== Dataset content

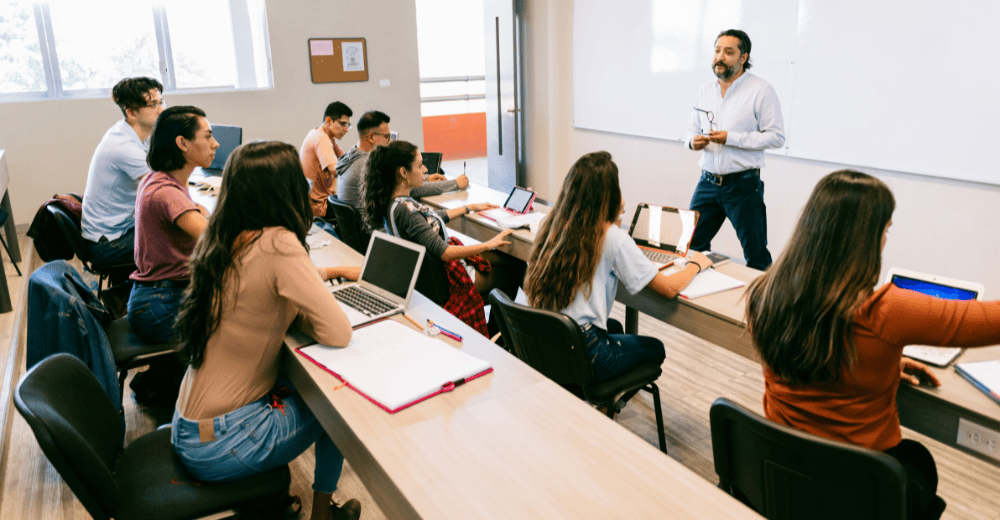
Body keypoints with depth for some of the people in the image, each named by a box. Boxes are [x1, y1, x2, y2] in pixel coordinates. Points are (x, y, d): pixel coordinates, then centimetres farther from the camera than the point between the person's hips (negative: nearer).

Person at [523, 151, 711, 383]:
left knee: (614, 327, 36)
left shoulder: (553, 224, -1)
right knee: (655, 348, 23)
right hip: (581, 358, -6)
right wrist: (696, 263, 8)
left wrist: (614, 219, 17)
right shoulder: (613, 238, -18)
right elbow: (670, 288, -11)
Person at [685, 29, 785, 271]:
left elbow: (777, 137, -11)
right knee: (691, 246, 8)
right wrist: (692, 140, -4)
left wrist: (731, 138, -18)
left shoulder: (761, 90, -6)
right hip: (707, 182, 5)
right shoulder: (705, 91, 12)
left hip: (743, 185, -5)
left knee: (756, 256, 2)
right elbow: (693, 129, 21)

====

Problem statement>
Write out exactly and only the lines that run from the start of the data above through the line containing "right hip: (581, 358, -6)", leaving the pictures out.

Answer below>
Body keypoints with depth for some of the people in the image, each named by a box. Boxes are [x1, y1, x2, y2] in pixel coordinates. Points are (x, y, d): pixel coordinates, then centimetres farther from the camera than the point between the person's hips (negative: nearer).

Person at [523, 151, 711, 383]:
left knee: (614, 327, 36)
left shoulder: (553, 224, -1)
right knee: (655, 348, 23)
right hip: (581, 358, -6)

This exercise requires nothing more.